In 1984, the American Music Center awarded him its Letter of Distinction for service to American composers through his work at KPFA FM in Berkeley, California. This was followed in 2005 by another for his co-founding and directing the Other Minds Festival in San Francisco. From ASCAP in 1989 he received the Deems Taylor Award, also for service to American composers. Amirkhanian received a 1997 Foundation for Contemporary Arts Grants to Artists Award. In 2009, Chamber Music America and ASCAP honored him for his Adventurous Programming of Contemporary Music with Other Minds.
In 2017, the American Composers Forum honored him with its Champion of New Music award.

== Discography ==

- 10+2: 12 American Text-Sound Pieces (1975). 1750 Arch Records S-1752 (LP) reissued in 2003 on Other Minds/CD 1006-2 compilation which includes Amirkhanian's 'Just (1972)' and 'Heavy Aspirations (1973)

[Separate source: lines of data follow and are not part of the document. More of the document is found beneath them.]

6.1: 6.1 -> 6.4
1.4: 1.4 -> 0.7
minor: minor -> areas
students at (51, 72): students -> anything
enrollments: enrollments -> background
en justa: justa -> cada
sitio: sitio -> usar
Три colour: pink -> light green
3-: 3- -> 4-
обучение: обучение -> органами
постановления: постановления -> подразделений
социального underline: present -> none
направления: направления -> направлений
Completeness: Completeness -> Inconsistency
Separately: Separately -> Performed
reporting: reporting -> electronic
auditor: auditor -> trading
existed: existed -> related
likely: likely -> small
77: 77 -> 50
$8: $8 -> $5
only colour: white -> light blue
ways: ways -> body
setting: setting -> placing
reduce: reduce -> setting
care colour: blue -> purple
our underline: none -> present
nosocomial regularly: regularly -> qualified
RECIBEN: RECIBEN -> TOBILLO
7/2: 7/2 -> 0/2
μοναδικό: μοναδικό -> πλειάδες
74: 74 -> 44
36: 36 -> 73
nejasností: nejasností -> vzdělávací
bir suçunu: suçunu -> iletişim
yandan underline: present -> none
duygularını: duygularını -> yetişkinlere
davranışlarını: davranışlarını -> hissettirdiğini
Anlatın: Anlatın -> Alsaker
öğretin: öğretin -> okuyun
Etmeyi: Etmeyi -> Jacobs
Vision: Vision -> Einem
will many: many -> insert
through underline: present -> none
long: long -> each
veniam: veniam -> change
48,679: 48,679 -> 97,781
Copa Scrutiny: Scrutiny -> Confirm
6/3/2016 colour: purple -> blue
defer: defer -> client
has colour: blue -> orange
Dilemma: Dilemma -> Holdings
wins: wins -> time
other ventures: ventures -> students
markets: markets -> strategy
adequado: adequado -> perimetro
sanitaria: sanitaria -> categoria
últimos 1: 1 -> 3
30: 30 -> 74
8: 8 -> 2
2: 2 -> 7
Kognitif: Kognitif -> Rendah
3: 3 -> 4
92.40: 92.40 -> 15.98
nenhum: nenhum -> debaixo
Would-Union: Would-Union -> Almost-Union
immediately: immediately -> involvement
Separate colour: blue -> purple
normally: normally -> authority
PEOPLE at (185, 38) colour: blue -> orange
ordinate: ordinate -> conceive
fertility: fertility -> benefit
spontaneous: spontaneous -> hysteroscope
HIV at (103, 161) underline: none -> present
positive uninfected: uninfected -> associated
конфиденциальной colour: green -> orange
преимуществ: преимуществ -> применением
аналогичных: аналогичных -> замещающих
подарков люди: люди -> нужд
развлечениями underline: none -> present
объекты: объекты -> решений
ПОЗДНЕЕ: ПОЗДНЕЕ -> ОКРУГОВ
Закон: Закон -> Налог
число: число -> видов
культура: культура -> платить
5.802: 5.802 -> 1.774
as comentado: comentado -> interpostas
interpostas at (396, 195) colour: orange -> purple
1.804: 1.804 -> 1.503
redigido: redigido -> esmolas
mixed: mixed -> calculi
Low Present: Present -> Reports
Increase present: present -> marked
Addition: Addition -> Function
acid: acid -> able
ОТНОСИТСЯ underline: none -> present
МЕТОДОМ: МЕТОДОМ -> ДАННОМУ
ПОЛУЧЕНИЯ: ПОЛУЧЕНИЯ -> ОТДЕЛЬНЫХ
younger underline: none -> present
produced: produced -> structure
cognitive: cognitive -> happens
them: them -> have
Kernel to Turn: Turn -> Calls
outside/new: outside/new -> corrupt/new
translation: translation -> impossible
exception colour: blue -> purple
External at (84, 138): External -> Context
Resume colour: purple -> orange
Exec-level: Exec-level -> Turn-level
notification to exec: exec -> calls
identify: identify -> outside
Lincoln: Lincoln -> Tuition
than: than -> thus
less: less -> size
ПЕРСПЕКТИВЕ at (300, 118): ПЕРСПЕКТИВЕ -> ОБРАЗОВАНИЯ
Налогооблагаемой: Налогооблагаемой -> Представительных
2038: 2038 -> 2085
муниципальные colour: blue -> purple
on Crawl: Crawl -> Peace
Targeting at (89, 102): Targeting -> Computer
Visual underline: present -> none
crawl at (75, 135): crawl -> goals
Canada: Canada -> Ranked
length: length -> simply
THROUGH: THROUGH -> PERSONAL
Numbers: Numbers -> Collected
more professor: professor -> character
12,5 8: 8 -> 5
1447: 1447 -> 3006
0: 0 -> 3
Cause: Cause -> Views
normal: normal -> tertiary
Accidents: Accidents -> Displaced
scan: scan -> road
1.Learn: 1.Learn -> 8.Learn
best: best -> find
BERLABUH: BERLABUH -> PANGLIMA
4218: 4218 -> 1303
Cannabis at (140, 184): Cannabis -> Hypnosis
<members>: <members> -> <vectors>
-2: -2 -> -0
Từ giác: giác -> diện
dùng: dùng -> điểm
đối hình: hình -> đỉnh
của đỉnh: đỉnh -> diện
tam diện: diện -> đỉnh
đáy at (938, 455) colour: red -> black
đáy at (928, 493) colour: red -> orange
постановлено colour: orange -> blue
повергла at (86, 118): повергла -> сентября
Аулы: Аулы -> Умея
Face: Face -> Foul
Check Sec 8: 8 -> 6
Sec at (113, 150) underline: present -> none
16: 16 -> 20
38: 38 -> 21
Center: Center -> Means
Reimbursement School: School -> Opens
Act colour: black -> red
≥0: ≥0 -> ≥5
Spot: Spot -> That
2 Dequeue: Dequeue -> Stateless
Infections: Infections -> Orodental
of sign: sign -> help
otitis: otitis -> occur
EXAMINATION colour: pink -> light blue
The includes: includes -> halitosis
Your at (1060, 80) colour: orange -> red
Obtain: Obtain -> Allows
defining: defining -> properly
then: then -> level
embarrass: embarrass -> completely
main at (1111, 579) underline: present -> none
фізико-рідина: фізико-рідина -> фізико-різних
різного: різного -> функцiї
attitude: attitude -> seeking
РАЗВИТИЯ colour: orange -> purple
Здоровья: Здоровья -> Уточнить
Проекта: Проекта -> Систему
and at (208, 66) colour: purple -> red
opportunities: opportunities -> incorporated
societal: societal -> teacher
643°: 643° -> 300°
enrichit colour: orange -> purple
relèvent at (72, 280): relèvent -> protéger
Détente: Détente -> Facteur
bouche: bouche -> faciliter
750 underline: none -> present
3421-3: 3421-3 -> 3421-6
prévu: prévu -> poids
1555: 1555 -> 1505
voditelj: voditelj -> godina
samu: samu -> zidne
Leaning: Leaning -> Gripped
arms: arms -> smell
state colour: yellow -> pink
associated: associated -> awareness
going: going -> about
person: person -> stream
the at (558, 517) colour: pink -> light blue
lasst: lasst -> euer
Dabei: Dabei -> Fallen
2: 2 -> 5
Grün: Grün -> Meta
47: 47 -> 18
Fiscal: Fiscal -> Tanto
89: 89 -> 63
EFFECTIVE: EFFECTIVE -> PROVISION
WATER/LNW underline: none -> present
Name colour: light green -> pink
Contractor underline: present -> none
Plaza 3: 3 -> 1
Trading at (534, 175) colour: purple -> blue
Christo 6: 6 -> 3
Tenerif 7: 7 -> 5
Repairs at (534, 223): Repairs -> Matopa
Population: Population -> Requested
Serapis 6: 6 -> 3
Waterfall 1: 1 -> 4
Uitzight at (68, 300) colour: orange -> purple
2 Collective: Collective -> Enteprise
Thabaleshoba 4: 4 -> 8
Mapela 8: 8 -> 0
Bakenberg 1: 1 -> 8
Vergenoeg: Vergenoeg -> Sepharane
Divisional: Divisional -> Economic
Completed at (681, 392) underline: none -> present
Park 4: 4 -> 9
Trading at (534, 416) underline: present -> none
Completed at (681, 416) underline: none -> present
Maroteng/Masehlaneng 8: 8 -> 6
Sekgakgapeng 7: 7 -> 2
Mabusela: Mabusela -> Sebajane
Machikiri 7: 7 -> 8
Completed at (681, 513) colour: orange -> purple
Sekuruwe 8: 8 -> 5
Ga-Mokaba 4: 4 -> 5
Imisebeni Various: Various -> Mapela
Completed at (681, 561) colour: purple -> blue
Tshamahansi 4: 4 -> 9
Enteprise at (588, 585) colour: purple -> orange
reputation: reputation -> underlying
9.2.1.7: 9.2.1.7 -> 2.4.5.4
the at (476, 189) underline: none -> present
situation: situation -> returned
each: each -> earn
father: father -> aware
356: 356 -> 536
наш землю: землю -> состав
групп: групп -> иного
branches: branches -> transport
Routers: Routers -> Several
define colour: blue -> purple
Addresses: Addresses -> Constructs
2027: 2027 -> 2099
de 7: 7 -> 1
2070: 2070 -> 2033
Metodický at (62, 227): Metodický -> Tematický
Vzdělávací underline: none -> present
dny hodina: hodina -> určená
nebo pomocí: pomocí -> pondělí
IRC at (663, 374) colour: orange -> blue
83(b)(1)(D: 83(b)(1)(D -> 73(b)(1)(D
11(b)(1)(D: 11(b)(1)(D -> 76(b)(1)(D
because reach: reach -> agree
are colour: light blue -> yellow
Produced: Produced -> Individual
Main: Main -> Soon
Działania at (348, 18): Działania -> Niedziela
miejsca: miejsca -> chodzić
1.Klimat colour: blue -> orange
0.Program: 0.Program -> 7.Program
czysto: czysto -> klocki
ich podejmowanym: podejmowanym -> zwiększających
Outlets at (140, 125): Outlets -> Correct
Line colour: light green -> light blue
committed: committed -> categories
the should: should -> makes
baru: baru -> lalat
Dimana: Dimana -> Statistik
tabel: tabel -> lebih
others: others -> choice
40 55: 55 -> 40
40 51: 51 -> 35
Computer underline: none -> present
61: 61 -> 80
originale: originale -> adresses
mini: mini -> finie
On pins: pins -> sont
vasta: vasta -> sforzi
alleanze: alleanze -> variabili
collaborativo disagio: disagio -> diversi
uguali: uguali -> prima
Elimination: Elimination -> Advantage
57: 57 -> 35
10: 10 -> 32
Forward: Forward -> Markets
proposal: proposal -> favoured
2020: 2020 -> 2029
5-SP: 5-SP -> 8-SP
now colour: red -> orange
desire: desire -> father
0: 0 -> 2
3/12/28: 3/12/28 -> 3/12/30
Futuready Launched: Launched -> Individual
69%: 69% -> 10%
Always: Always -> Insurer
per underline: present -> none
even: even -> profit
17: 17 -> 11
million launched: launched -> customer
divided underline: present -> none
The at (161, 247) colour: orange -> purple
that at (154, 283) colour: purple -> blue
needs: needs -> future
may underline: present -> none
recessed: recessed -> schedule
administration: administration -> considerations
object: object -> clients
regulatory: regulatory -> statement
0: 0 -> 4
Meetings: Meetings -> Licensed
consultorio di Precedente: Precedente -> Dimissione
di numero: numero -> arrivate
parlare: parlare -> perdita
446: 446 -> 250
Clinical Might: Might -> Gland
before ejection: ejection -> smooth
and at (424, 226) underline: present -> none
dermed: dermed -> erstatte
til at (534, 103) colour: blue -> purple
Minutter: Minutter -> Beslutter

- Lexical Music (1979). 1750 Arch Records S-1779 (LP), reissued in 2017 on Other Minds Records OM 1023-2 (CD).
- Polipoetry Issues Numero 3: American Sound Poetry (1983). 3Vitre – EM 00383 (limited edition 7" LP) Compilation containing Amirkhanian's 'The Putts'
- Mental Radio: Nine Text-Sound Compositions (1985). CRI-SD 523 (LP); reissued in 2009 on New World Records NWCRL 523 (CD)
- Perspectives of New Music (1988). Compilation CD accompanying volume 26 issue. Contains: Pas de Voix (Portrait of Samuel Beckett)
- Charles Amirkhanian and Noah Creshevsky: Auxesis: Electroacoustic Music, Centaur Records (1995) – CRC 2194
- Walking Tune (1998). Starkland ST-206. "One of the Year's 20 best CDs," according to the Electronic Music Foundation.
- Charles Amirkhanian: Loudspeakers (2019). New World Records 80817 (2-CD set).
- Miatsoom (2021). Other Minds Records OM 1029-2 Contains: Dzarin Bess Ga Khorim, Roussier (not Rouffier), Three Armenians, & Miatsoom
- Charles Amirkhanian & Carol Law Hypothetical Moments—Collaborative Works 1975-1985 (2022). Other Minds Records OM 4001 DVD. Video works by Carol Law, music by Amirkhanian.